§ Exercise data:
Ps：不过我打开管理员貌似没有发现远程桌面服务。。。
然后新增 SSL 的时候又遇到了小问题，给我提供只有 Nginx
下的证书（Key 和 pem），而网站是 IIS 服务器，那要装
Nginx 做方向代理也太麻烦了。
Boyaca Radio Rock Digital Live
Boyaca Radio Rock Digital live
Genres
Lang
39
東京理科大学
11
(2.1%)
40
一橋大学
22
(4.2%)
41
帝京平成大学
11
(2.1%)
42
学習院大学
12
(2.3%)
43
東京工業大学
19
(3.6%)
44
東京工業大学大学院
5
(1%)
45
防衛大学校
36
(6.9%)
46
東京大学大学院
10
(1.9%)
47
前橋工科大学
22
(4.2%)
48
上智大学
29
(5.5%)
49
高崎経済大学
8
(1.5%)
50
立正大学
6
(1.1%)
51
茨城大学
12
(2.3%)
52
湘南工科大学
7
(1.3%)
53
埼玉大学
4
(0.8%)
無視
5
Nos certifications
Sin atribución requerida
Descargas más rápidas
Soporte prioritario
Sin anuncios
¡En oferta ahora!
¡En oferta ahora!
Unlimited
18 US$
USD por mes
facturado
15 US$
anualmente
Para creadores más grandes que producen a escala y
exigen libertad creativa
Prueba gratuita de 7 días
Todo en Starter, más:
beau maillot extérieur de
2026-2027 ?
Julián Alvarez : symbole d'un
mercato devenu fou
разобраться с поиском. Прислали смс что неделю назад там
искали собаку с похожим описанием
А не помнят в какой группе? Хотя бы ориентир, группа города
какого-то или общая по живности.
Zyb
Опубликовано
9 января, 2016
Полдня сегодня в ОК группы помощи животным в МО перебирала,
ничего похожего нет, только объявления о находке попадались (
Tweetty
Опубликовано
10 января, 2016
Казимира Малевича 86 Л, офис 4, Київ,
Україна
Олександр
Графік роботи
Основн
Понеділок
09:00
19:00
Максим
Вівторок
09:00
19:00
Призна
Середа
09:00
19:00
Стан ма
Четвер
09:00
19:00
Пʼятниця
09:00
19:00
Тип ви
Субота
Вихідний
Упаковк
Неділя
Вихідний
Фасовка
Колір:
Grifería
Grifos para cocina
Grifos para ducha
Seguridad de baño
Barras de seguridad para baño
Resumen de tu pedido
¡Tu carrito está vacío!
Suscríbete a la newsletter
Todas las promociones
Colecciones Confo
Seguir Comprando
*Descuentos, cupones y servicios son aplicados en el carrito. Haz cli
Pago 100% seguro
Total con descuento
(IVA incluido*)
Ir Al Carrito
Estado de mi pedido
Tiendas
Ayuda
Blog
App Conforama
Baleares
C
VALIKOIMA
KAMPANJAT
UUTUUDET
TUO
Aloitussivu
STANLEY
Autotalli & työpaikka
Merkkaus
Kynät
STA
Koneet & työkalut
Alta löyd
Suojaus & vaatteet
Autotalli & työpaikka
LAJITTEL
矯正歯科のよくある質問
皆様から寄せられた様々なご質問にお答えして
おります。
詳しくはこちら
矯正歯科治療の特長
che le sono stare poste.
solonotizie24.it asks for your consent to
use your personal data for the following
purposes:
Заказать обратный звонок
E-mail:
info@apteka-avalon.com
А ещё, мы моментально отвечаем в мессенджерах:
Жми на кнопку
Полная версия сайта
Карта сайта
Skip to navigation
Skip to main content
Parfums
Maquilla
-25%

§ What this task involves:
Write out the listing exactly from its first line to the line containing "9 января, 2016". Both of those lines belong in the answer.

§ Solution below:
Ps：不过我打开管理员貌似没有发现远程桌面服务。。。
然后新增 SSL 的时候又遇到了小问题，给我提供只有 Nginx
下的证书（Key 和 pem），而网站是 IIS 服务器，那要装
Nginx 做方向代理也太麻烦了。
Boyaca Radio Rock Digital Live
Boyaca Radio Rock Digital live
Genres
Lang
39
東京理科大学
11
(2.1%)
40
一橋大学
22
(4.2%)
41
帝京平成大学
11
(2.1%)
42
学習院大学
12
(2.3%)
43
東京工業大学
19
(3.6%)
44
東京工業大学大学院
5
(1%)
45
防衛大学校
36
(6.9%)
46
東京大学大学院
10
(1.9%)
47
前橋工科大学
22
(4.2%)
48
上智大学
29
(5.5%)
49
高崎経済大学
8
(1.5%)
50
立正大学
6
(1.1%)
51
茨城大学
12
(2.3%)
52
湘南工科大学
7
(1.3%)
53
埼玉大学
4
(0.8%)
無視
5
Nos certifications
Sin atribución requerida
Descargas más rápidas
Soporte prioritario
Sin anuncios
¡En oferta ahora!
¡En oferta ahora!
Unlimited
18 US$
USD por mes
facturado
15 US$
anualmente
Para creadores más grandes que producen a escala y
exigen libertad creativa
Prueba gratuita de 7 días
Todo en Starter, más:
beau maillot extérieur de
2026-2027 ?
Julián Alvarez : symbole d'un
mercato devenu fou
разобраться с поиском. Прислали смс что неделю назад там
искали собаку с похожим описанием
А не помнят в какой группе? Хотя бы ориентир, группа города
какого-то или общая по живности.
Zyb
Опубликовано
9 января, 2016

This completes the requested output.